Depending on the client, enthusiastic follow-up can be impressive. Helen Kimber, the business development director at RKCR/Y&R, deploys various tactics. "We might give them new work, which wasn't ready to show in the pitch meeting, or contact them just after we won a new award, such as the IPA Effectiveness Grand Prix," she says.
Another initiative that can go down well is a bit of personnel reshuffling, where it makes sense to offer a different team from the one suggested at the pitch. It's a move that wins approval from Suki Thompson, the managing director of The Haystack Group. "Changing the team or bringing in new people to help the client to make a decision is a smart thing to do," she says.

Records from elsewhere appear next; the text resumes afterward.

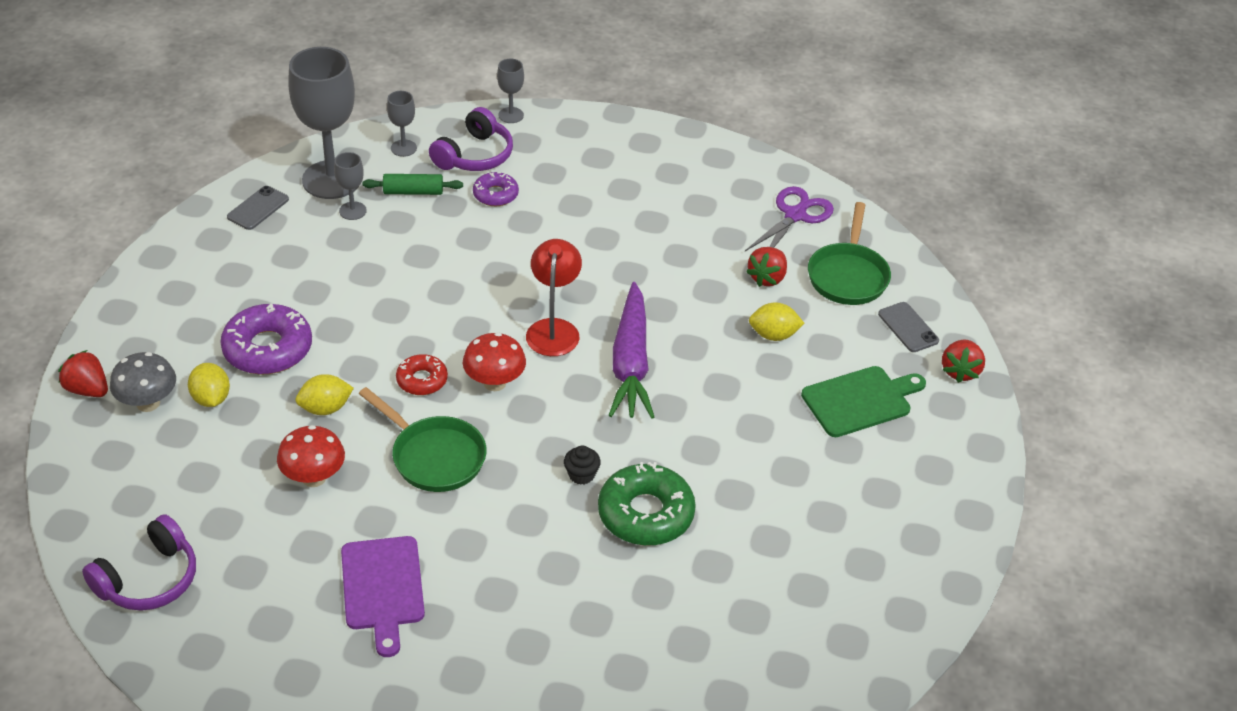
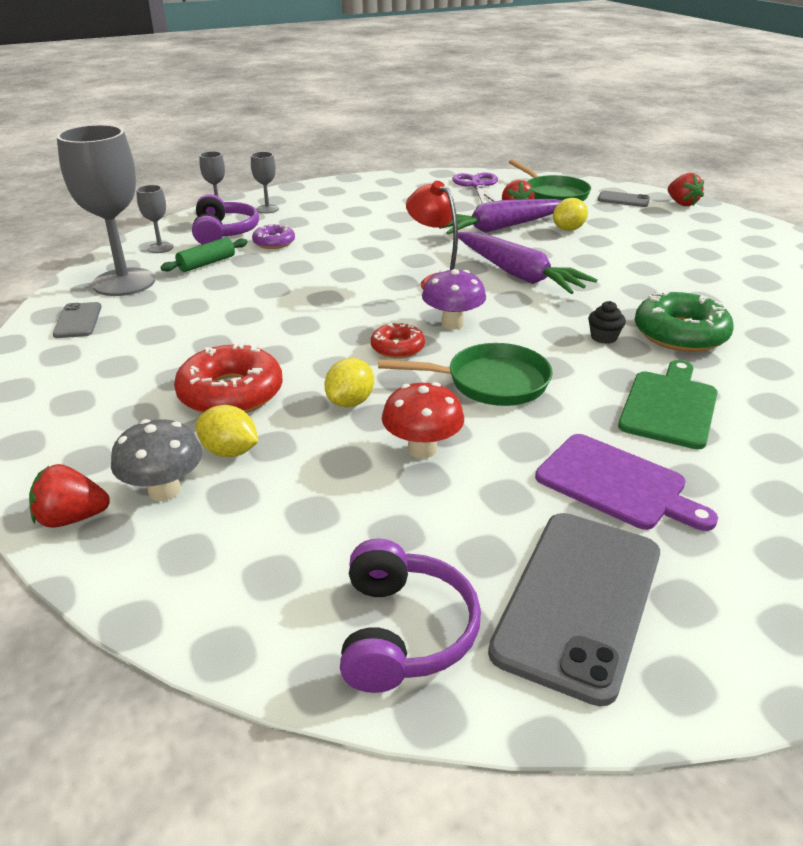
camera: 40 degrees left, 10 degrees down
(248, 633) = (579, 601): none -> grey phone
(268, 349) = (231, 393): purple donut -> red donut
(352, 211) = (172, 290): grey goblet -> grey goblet (267, 209)
(494, 383) = (452, 324): red mushroom -> purple mushroom
(714, 293) = (501, 228): none -> purple carrot
(860, 400) = (666, 233): green cutting board -> green cutting board (669, 406)

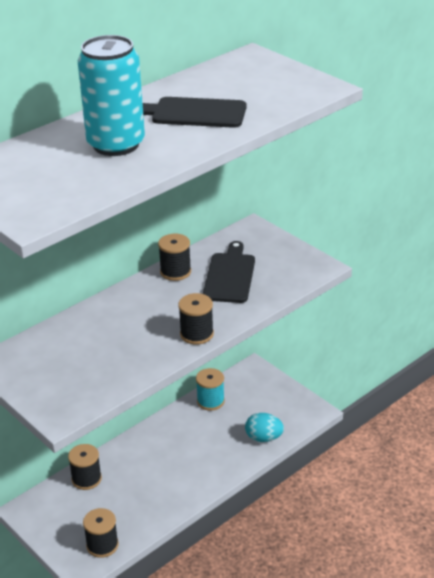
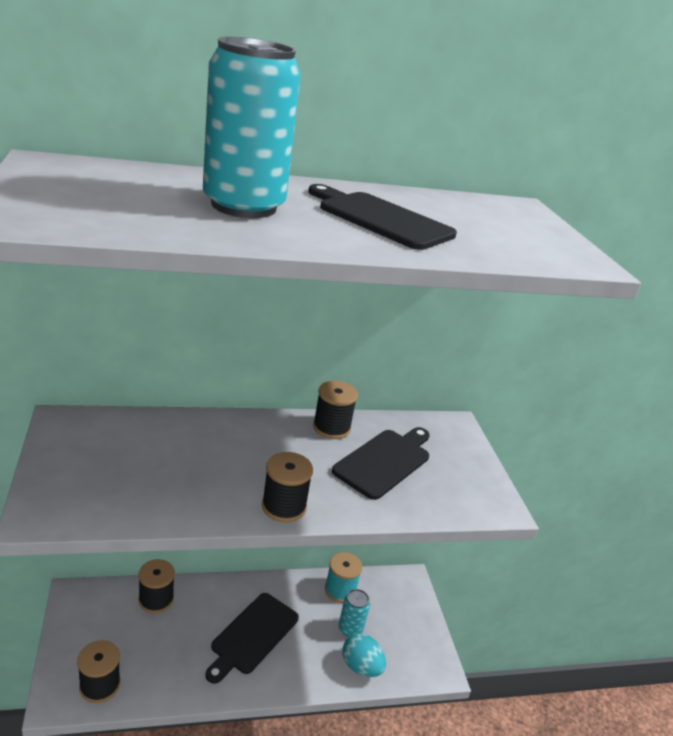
camera: 25 degrees right, 5 degrees down
(176, 461) = (252, 635): none -> black cutting board
(238, 420) = (350, 628): none -> turquoise can

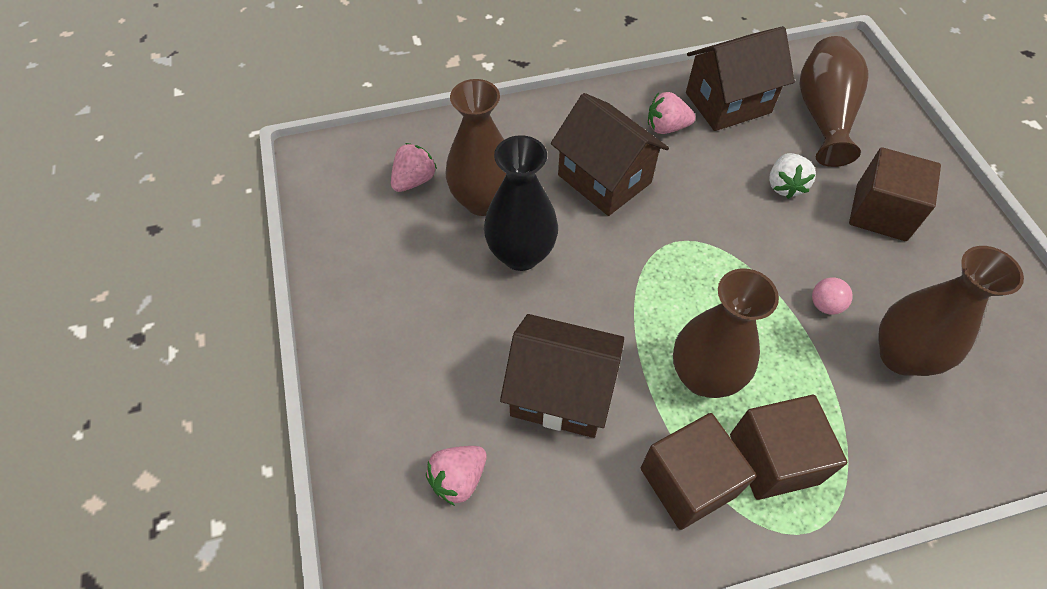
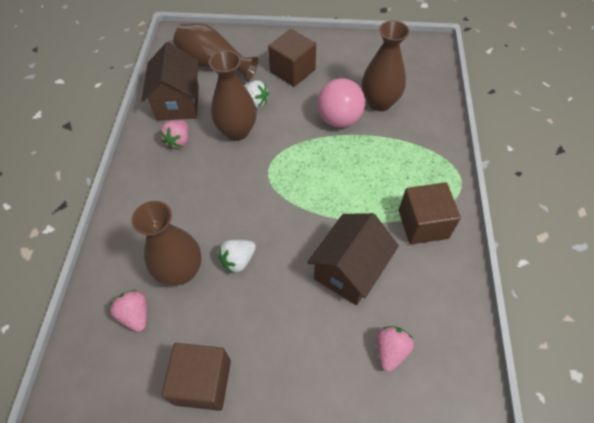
camera: 70 degrees left, 0 degrees up
(458, 479) = (390, 350): pink strawberry -> pink strawberry turned 135 degrees counterclockwise
(521, 254) = (238, 260): black vase -> white strawberry
(604, 179) = (201, 190): brown house -> none
(703, 376) = (363, 192): brown vase -> brown vase (237, 131)
(773, 459) = (420, 179): brown cube -> brown cube (203, 382)
(825, 305) = (339, 119): pink ball -> pink ball, size x2.19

Most clients will want to talk money and logistics after the pitch, but before signing on the dotted line. This leaves some room for an agency to undercut its rivals. "Some agencies come back to suggest cutting their fees," Thompson adds. "There are clients that are definitely interested in this."
Casting aspersions on other agencies during the pitch isn't unheard of, either. Rumours flew around the British Airways pitch about espionage, end-lines and attempts to poison the client's mind against the competition's solution. Making the client aware of certain difficult situations that might exist at a rival agency is also a recognised tactic. On a more whimsical note, during a recent pitch for a tea brand, a flask of tea, sent by one agency, was handed to the client on arriving at a subsequent pitch, with the message: "Our tea is better than theirs."
So what does the client think of all this effort after the whistle has blown? Jeremy Davies, Abbey's director of brand and communications, says: "Generally, the process of reaching a decision is relatively difficult, and therefore when a decision is made, it's not necessarily helpful to be lobbied to change that decision." He can, however, see the point in some minor negotiating, when the difference between agency offerings is marginal.
But what about gimmicks and stunts? Well, Davies, for one, is a client who isn't all grey suit and procurement. "I'd be surprised if a gimmick on its own has ever won a pitch, but it can help to bring the strategy to life," he says.